→ Instruction 1
In the records that follow, repeat verbatim the lines from the line containing "La Divulgación Científica y su Futuro" up to and including the line containing "REDES COMPLEJAS, ECOLÓGICAS, SOCIALES Y".

When I arrived
in Nashville in the mid-seventies, country music had long since lost its
innocence and was well on its way to losing its soul. Willie Nelson
had salvaged his old Martin guitar and a pound of pot from his burning
home and moved back to Texas a few years before. The only other bright
spots in an otherwise moribund country scene were Waylon Jennings, and
the wild bunch that hung out over at Tompall Glazer's off-Music Row studio
and, even farther off the beaten path, at Jack Clements' place on Belmont,
where the musicians ground their teeth and cranked out songs until
the sun came up
over the Cumberland River and drove them back to their lairs.
As exciting as all
that was to a nineteen-year-old apprentice outlaw, there was one thing
that bothered me: Where the hell was Johnny Cash?
"Hendersonville,"
I was told. "Up on the lake. He don't get to town much these
days." Not owning a car at the time, I was no closer to meeting my
hero than I had been back home in Texas.
When I was growing
up, Johnny Cash was a lot of people's hero, or more accurately, antihero;
most people believed, erroneously, that he had served time in prison.

→ Instruction 2
From the passage about Nashville in the mid-seventies, reproduce verbatim the portion from "As exciting as" up to and including "time in prison.".

→ Exercise input
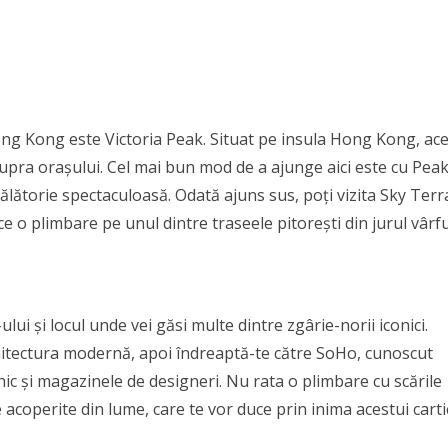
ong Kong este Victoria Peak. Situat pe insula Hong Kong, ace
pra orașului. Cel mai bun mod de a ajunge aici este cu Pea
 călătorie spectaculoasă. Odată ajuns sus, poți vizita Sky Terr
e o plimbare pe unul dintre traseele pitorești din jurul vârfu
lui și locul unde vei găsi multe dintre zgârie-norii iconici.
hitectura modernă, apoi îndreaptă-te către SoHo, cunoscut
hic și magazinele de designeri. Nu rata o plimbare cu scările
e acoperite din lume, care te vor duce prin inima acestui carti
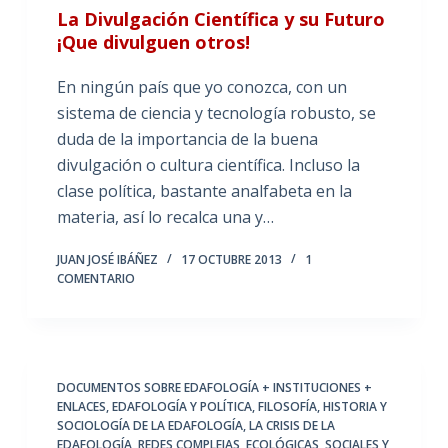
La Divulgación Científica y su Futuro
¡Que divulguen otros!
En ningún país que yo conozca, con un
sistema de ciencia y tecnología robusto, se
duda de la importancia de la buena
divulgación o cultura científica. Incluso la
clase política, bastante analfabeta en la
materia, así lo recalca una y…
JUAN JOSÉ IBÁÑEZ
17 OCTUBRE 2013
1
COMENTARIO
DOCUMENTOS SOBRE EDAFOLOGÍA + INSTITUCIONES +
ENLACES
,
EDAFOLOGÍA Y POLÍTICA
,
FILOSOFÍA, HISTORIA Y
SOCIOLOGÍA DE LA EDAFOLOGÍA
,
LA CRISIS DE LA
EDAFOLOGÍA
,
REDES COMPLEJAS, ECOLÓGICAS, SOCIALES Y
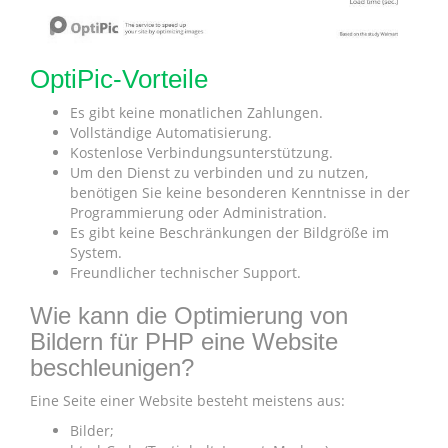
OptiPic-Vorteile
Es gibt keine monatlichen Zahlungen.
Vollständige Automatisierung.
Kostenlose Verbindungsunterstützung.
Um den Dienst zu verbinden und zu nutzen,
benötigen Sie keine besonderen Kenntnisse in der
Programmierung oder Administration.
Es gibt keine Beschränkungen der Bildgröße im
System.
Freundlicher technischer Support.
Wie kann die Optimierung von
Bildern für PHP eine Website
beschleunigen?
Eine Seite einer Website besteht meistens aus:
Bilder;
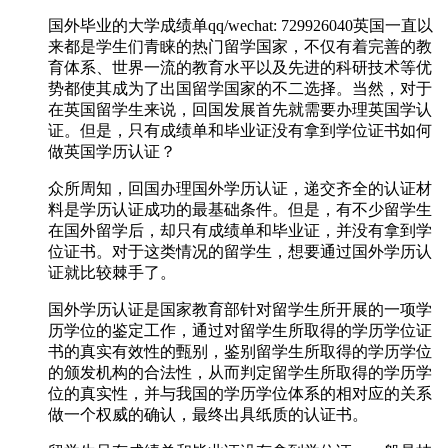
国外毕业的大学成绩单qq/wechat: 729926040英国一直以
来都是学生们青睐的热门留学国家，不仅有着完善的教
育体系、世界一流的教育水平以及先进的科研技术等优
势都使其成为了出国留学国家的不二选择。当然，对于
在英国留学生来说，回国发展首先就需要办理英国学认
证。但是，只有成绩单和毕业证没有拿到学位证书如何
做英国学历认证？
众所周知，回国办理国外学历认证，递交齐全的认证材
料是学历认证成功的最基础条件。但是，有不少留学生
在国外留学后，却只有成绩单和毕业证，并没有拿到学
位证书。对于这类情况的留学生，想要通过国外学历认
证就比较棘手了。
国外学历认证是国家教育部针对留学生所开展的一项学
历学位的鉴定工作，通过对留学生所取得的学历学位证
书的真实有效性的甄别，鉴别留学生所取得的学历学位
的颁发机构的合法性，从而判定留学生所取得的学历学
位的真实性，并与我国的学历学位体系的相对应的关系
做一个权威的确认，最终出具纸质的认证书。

→ Written reply 1
La Divulgación Científica y su Futuro
¡Que divulguen otros!
En ningún país que yo conozca, con un
sistema de ciencia y tecnología robusto, se
duda de la importancia de la buena
divulgación o cultura científica. Incluso la
clase política, bastante analfabeta en la
materia, así lo recalca una y…
JUAN JOSÉ IBÁÑEZ
17 OCTUBRE 2013
1
COMENTARIO
DOCUMENTOS SOBRE EDAFOLOGÍA + INSTITUCIONES +
ENLACES
,
EDAFOLOGÍA Y POLÍTICA
,
FILOSOFÍA, HISTORIA Y
SOCIOLOGÍA DE LA EDAFOLOGÍA
,
LA CRISIS DE LA
EDAFOLOGÍA
,
REDES COMPLEJAS, ECOLÓGICAS, SOCIALES Y

→ Written reply 2
As exciting as all
that was to a nineteen-year-old apprentice outlaw, there was one thing
that bothered me: Where the hell was Johnny Cash?
"Hendersonville,"
I was told. "Up on the lake. He don't get to town much these
days." Not owning a car at the time, I was no closer to meeting my
hero than I had been back home in Texas.
When I was growing
up, Johnny Cash was a lot of people's hero, or more accurately, antihero;
most people believed, erroneously, that he had served time in prison.